Missouri officials made their case Thursday to Boeing Co. executives who are looking for a place to build their new 777X commercial jet.
Gov. Jay Nixon said he had an “extremely productive” meeting in St. Louis with the aerospace giant, to pitch the region as a home for final assembly of the next-generation passenger plane.
Boeing is scouting locations nationwide to build a plant after members of the Machinists union in Seattle rejected pension cuts and other concessions last week tied to building the 777X there.
A Boeing spokesman confirmed the meeting with Nixon but otherwise declined to comment.
While Boeing employs about 15,000 people in the St. Louis area, they work primarily in the company’s defense operations, which are headquartered here. Landing the 777X plant would establish St. Louis as a major player in commercial aerospace, too, probably creating thousands more jobs over the next two decades.
“I am committed to competing for and winning this game-changing project on the aggressive timeline set by the company,” Nixon said in a press release. “Production of the 777X in Missouri would provide a massive shot in the arm to our state’s economy.”
Sen. Roy Blunt, R-Mo., also issued a statement lending his support, calling St. Louis an “ideal production site” for the 777X.
“I’m pleased that Boeing is considering St. Louis as a top contender for this initiative,” he said. “I’ll be working hard to make the case to our friends at Boeing that St. Louis is the best place to build this aircraft.”
But competition for the plant is fierce.
Since the Machinists vote last week, Boeing officials have met with governors and top economic development officials in Alabama, California, Kansas, South Carolina and Utah. Texas and Georgia have also expressed interest, and Washington state officials remain optimistic the 777X ultimately will stay in Seattle, where Boeing has long built its commercial airframes.
The company expects to make a decision early next year. Just this weekend at the Dubai Air Show, Boeing inked $95 billion in orders for the plane from Middle Eastern airlines.
Winning the plant will probably require a large incentive package. Washington was prepared to offer Boeing nearly $9 billion in tax breaks over 15 years to build the plant there. Other states also have said they would make rich offers to land the plant.
In his statement, Nixon made no mention of a new incentive program to land Boeing nor did a spokesman have any comment on what sort of subsidies Missouri might offer.
While Boeing has already announced it will place some 777X design work here, St.
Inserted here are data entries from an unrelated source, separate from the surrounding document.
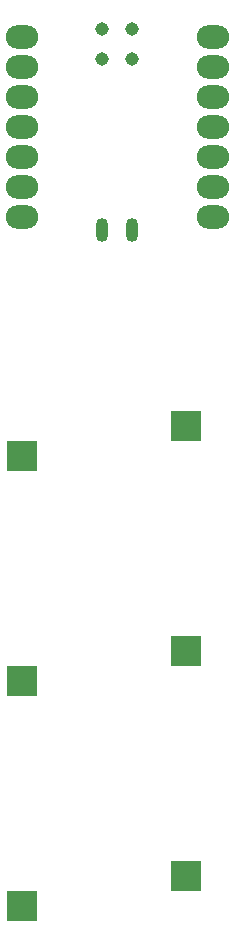
<source format=gbr>
%TF.GenerationSoftware,KiCad,Pcbnew,(6.0.4-0)*%
%TF.CreationDate,2022-07-29T07:15:44-05:00*%
%TF.ProjectId,knoblin3,6b6e6f62-6c69-46e3-932e-6b696361645f,rev?*%
%TF.SameCoordinates,Original*%
%TF.FileFunction,Paste,Bot*%
%TF.FilePolarity,Positive*%
%FSLAX46Y46*%
G04 Gerber Fmt 4.6, Leading zero omitted, Abs format (unit mm)*
G04 Created by KiCad (PCBNEW (6.0.4-0)) date 2022-07-29 07:15:44*
%MOMM*%
%LPD*%
G01*
G04 APERTURE LIST*
%ADD10R,2.550000X2.500000*%
%ADD11O,2.748280X1.998980*%
%ADD12O,1.016000X2.032000*%
%ADD13C,1.143000*%
G04 APERTURE END LIST*
D10*
%TO.C,SW6*%
X144402500Y-109220000D03*
X130552500Y-111760000D03*
%TD*%
%TO.C,SW4*%
X144402500Y-71120000D03*
X130552500Y-73660000D03*
%TD*%
%TO.C,SW5*%
X144402500Y-90170000D03*
X130552500Y-92710000D03*
%TD*%
D11*
%TO.C,U1*%
X146687540Y-38244240D03*
X146687540Y-40784240D03*
X146687540Y-43324240D03*
X146687540Y-45864240D03*
X146687540Y-48404240D03*
X146687540Y-50944240D03*
X146687540Y-53484240D03*
X130522980Y-53484240D03*
X130522980Y-50944240D03*
X130522980Y-48404240D03*
X130522980Y-45864240D03*
X130522980Y-43324240D03*
X130522980Y-40784240D03*
X130522980Y-38244240D03*
D12*
X139820660Y-54562060D03*
X137270660Y-54562060D03*
D13*
X139821857Y-37557873D03*
X137281857Y-37557873D03*
X139821857Y-40097873D03*
X137281857Y-40097873D03*
%TD*%
M02*

</source>
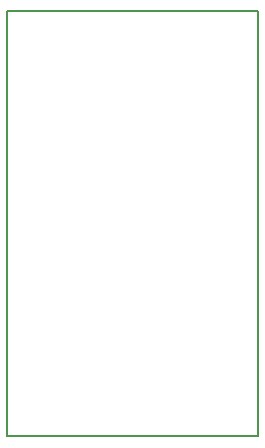
<source format=gbr>
G04 #@! TF.GenerationSoftware,KiCad,Pcbnew,(5.1.6)-1*
G04 #@! TF.CreationDate,2020-08-30T21:35:49+02:00*
G04 #@! TF.ProjectId,Freude_BreakoutBoard,46726575-6465-45f4-9272-65616b6f7574,rev?*
G04 #@! TF.SameCoordinates,Original*
G04 #@! TF.FileFunction,Profile,NP*
%FSLAX46Y46*%
G04 Gerber Fmt 4.6, Leading zero omitted, Abs format (unit mm)*
G04 Created by KiCad (PCBNEW (5.1.6)-1) date 2020-08-30 21:35:49*
%MOMM*%
%LPD*%
G01*
G04 APERTURE LIST*
G04 #@! TA.AperFunction,Profile*
%ADD10C,0.150000*%
G04 #@! TD*
G04 APERTURE END LIST*
D10*
X148220000Y-63380000D02*
X148220000Y-99380000D01*
X169470000Y-63380000D02*
X148220000Y-63380000D01*
X169470000Y-99380000D02*
X169470000Y-63380000D01*
X148220000Y-99380000D02*
X169470000Y-99380000D01*
M02*

</source>
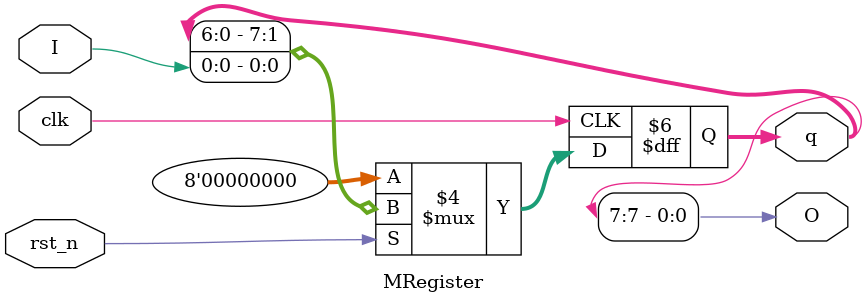
<source format=v>
module JK (
    input clk,//时钟,下降沿触发
    input j,k,
    input async_s,async_r,//异步置位,async_s优先
    output reg q,
    output nq
);
    assign nq = ~q;
    always @(negedge clk or posedge async_s or posedge async_r) begin
        if(async_s)q<=1;
        else if(async_r)q<=0;
        else q <= (j&~q) | (~k&q);
    end
endmodule

module MRegister (
    input clk,rst_n,//时钟重置,上升沿触发
    input I,//串行输入
    output reg [7:0] q,//并行输出
    output O//串行输出
);
    assign O = q[7];
    always @(posedge clk) begin
        if (!rst_n) q <= {8{1'b0}};
        else begin
            q <= {q[6:0],I};
        end
    end
endmodule
</source>
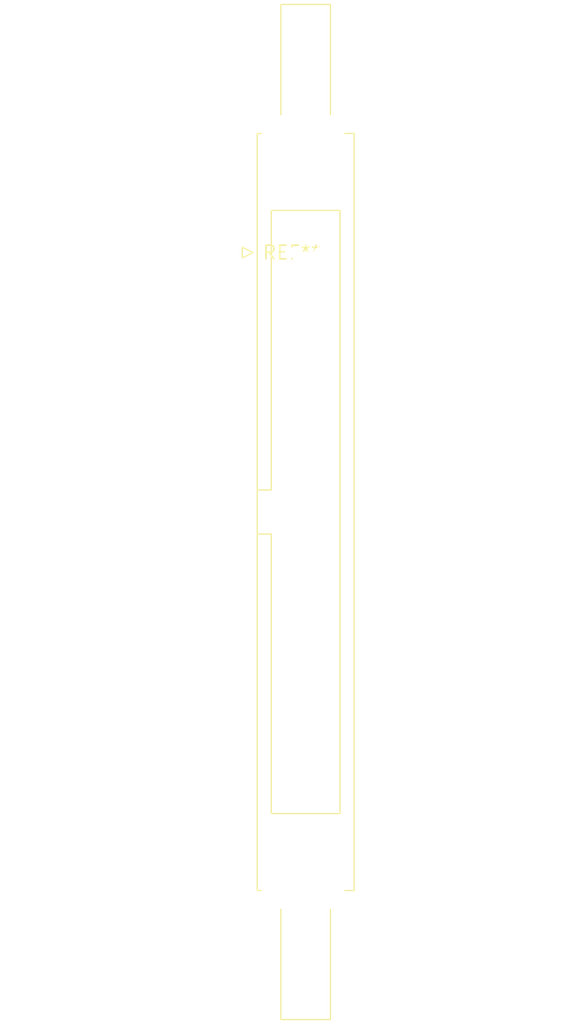
<source format=kicad_pcb>
(kicad_pcb (version 20240108) (generator pcbnew)

  (general
    (thickness 1.6)
  )

  (paper "A4")
  (layers
    (0 "F.Cu" signal)
    (31 "B.Cu" signal)
    (32 "B.Adhes" user "B.Adhesive")
    (33 "F.Adhes" user "F.Adhesive")
    (34 "B.Paste" user)
    (35 "F.Paste" user)
    (36 "B.SilkS" user "B.Silkscreen")
    (37 "F.SilkS" user "F.Silkscreen")
    (38 "B.Mask" user)
    (39 "F.Mask" user)
    (40 "Dwgs.User" user "User.Drawings")
    (41 "Cmts.User" user "User.Comments")
    (42 "Eco1.User" user "User.Eco1")
    (43 "Eco2.User" user "User.Eco2")
    (44 "Edge.Cuts" user)
    (45 "Margin" user)
    (46 "B.CrtYd" user "B.Courtyard")
    (47 "F.CrtYd" user "F.Courtyard")
    (48 "B.Fab" user)
    (49 "F.Fab" user)
    (50 "User.1" user)
    (51 "User.2" user)
    (52 "User.3" user)
    (53 "User.4" user)
    (54 "User.5" user)
    (55 "User.6" user)
    (56 "User.7" user)
    (57 "User.8" user)
    (58 "User.9" user)
  )

  (setup
    (pad_to_mask_clearance 0)
    (pcbplotparams
      (layerselection 0x00010fc_ffffffff)
      (plot_on_all_layers_selection 0x0000000_00000000)
      (disableapertmacros false)
      (usegerberextensions false)
      (usegerberattributes false)
      (usegerberadvancedattributes false)
      (creategerberjobfile false)
      (dashed_line_dash_ratio 12.000000)
      (dashed_line_gap_ratio 3.000000)
      (svgprecision 4)
      (plotframeref false)
      (viasonmask false)
      (mode 1)
      (useauxorigin false)
      (hpglpennumber 1)
      (hpglpenspeed 20)
      (hpglpendiameter 15.000000)
      (dxfpolygonmode false)
      (dxfimperialunits false)
      (dxfusepcbnewfont false)
      (psnegative false)
      (psa4output false)
      (plotreference false)
      (plotvalue false)
      (plotinvisibletext false)
      (sketchpadsonfab false)
      (subtractmaskfromsilk false)
      (outputformat 1)
      (mirror false)
      (drillshape 1)
      (scaleselection 1)
      (outputdirectory "")
    )
  )

  (net 0 "")

  (footprint "IDC-Header_2x20-1MP_P2.54mm_Latch12.0mm_Vertical" (layer "F.Cu") (at 0 0))

)

</source>
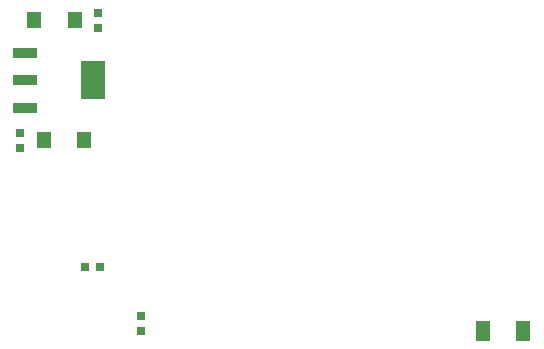
<source format=gtp>
G04*
G04 #@! TF.GenerationSoftware,Altium Limited,Altium Designer,18.1.9 (240)*
G04*
G04 Layer_Color=8421504*
%FSLAX25Y25*%
%MOIN*%
G70*
G01*
G75*
%ADD15R,0.03000X0.03000*%
%ADD16R,0.03000X0.03000*%
%ADD17R,0.05000X0.06500*%
%ADD18R,0.04724X0.05512*%
%ADD19R,0.08268X0.12598*%
%ADD20R,0.08268X0.03543*%
D15*
X80709Y-190157D02*
D03*
Y-185039D02*
D03*
X66500Y-89118D02*
D03*
Y-84000D02*
D03*
X40500Y-129118D02*
D03*
Y-124000D02*
D03*
D16*
X67235Y-168676D02*
D03*
X62117D02*
D03*
D17*
X194750Y-190000D02*
D03*
X208250D02*
D03*
D18*
X58693Y-86500D02*
D03*
X45307D02*
D03*
X48500Y-126500D02*
D03*
X61886D02*
D03*
D19*
X64720Y-106500D02*
D03*
D20*
X42279Y-115555D02*
D03*
Y-106500D02*
D03*
Y-97445D02*
D03*
M02*

</source>
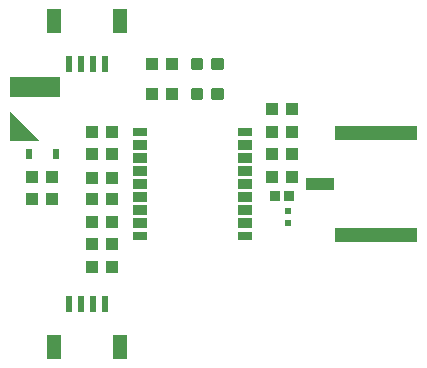
<source format=gtp>
G04 EAGLE Gerber RS-274X export*
G75*
%MOMM*%
%FSLAX34Y34*%
%LPD*%
%INSolderpaste Top*%
%IPPOS*%
%AMOC8*
5,1,8,0,0,1.08239X$1,22.5*%
G01*
%ADD10R,1.200000X2.000000*%
%ADD11R,0.600000X1.350000*%
%ADD12R,1.100000X1.000000*%
%ADD13R,4.200000X1.700000*%
%ADD14C,0.300000*%
%ADD15R,0.630000X0.830000*%
%ADD16R,0.850000X0.900000*%
%ADD17R,1.300000X0.800000*%
%ADD18R,1.300000X0.900000*%
%ADD19R,0.600000X0.600000*%
%ADD20R,2.400000X1.100000*%
%ADD21R,7.000000X1.250000*%

G36*
X60742Y188863D02*
X60742Y188863D01*
X60786Y188866D01*
X60808Y188882D01*
X60834Y188890D01*
X60863Y188923D01*
X60898Y188949D01*
X60908Y188975D01*
X60926Y188995D01*
X60933Y189039D01*
X60948Y189079D01*
X60943Y189106D01*
X60947Y189133D01*
X60929Y189174D01*
X60920Y189216D01*
X60894Y189252D01*
X60890Y189261D01*
X60885Y189265D01*
X60876Y189276D01*
X36876Y213276D01*
X36838Y213297D01*
X36805Y213326D01*
X36778Y213330D01*
X36754Y213343D01*
X36710Y213340D01*
X36667Y213347D01*
X36642Y213336D01*
X36614Y213334D01*
X36579Y213308D01*
X36539Y213290D01*
X36524Y213267D01*
X36502Y213251D01*
X36486Y213210D01*
X36462Y213174D01*
X36455Y213130D01*
X36452Y213121D01*
X36453Y213114D01*
X36451Y213100D01*
X36451Y189100D01*
X36456Y189084D01*
X36453Y189067D01*
X36475Y189017D01*
X36490Y188966D01*
X36503Y188955D01*
X36510Y188939D01*
X36555Y188909D01*
X36595Y188874D01*
X36612Y188871D01*
X36627Y188862D01*
X36700Y188851D01*
X60700Y188851D01*
X60742Y188863D01*
G37*
D10*
X73600Y14050D03*
X129600Y14050D03*
D11*
X86600Y50800D03*
X96600Y50800D03*
X106600Y50800D03*
X116600Y50800D03*
D10*
X129600Y290750D03*
X73600Y290750D03*
D11*
X116600Y254000D03*
X106600Y254000D03*
X96600Y254000D03*
X86600Y254000D03*
D12*
X122800Y196850D03*
X105800Y196850D03*
X122800Y177800D03*
X105800Y177800D03*
X55000Y139700D03*
X72000Y139700D03*
D13*
X57500Y234400D03*
D12*
X105800Y82550D03*
X122800Y82550D03*
X105800Y101600D03*
X122800Y101600D03*
D14*
X208470Y250500D02*
X208470Y257500D01*
X215470Y257500D01*
X215470Y250500D01*
X208470Y250500D01*
X208470Y253350D02*
X215470Y253350D01*
X215470Y256200D02*
X208470Y256200D01*
X190930Y257500D02*
X190930Y250500D01*
X190930Y257500D02*
X197930Y257500D01*
X197930Y250500D01*
X190930Y250500D01*
X190930Y253350D02*
X197930Y253350D01*
X197930Y256200D02*
X190930Y256200D01*
D15*
X52000Y177800D03*
X75000Y177800D03*
D12*
X55000Y158750D03*
X72000Y158750D03*
X173600Y254000D03*
X156600Y254000D03*
X258200Y177800D03*
X275200Y177800D03*
X258200Y196850D03*
X275200Y196850D03*
D14*
X208470Y225100D02*
X208470Y232100D01*
X215470Y232100D01*
X215470Y225100D01*
X208470Y225100D01*
X208470Y227950D02*
X215470Y227950D01*
X215470Y230800D02*
X208470Y230800D01*
X190930Y232100D02*
X190930Y225100D01*
X190930Y232100D02*
X197930Y232100D01*
X197930Y225100D01*
X190930Y225100D01*
X190930Y227950D02*
X197930Y227950D01*
X197930Y230800D02*
X190930Y230800D01*
D12*
X173600Y228600D03*
X156600Y228600D03*
D16*
X272500Y142240D03*
X260900Y142240D03*
D12*
X275200Y158750D03*
X258200Y158750D03*
X122800Y139700D03*
X105800Y139700D03*
X122800Y120650D03*
X105800Y120650D03*
X258200Y215900D03*
X275200Y215900D03*
X122800Y157480D03*
X105800Y157480D03*
D17*
X146000Y196400D03*
D18*
X146000Y185400D03*
X146000Y174400D03*
X146000Y163400D03*
X146000Y152400D03*
X146000Y141400D03*
X146000Y130400D03*
X146000Y119400D03*
D17*
X146000Y108400D03*
X235000Y108400D03*
D18*
X235000Y119400D03*
X235000Y130400D03*
X235000Y141400D03*
X235000Y152400D03*
X235000Y163400D03*
X235000Y174400D03*
X235000Y185400D03*
D17*
X235000Y196400D03*
D19*
X271780Y119460D03*
X271780Y129460D03*
D20*
X299100Y152400D03*
D21*
X346000Y195450D03*
X346000Y109350D03*
M02*

</source>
Louis has generally been seen as a long shot to land the lucrative final assembly plant.
Boeing employs several thousand trained engineers and machinists here, but their experience is mainly on smaller military airframes. And Boeing’s assembly-line workers are members of the same International Association of Machinists that rejected the deal in Seattle, though they work under separate contracts.
Several analysts have suggested Boeing will most likely choose a right-to-work state where it could avoid union contracts.
Still, Nixon was optimistic, and pointed to his administration’s success at reinvigorating Ford and General Motors auto plants as a selling point for Boeing, too.
“This solid record of success, combined with our existing strong relationship with Boeing, makes Missouri a natural fit for production of the 777X line,” he said.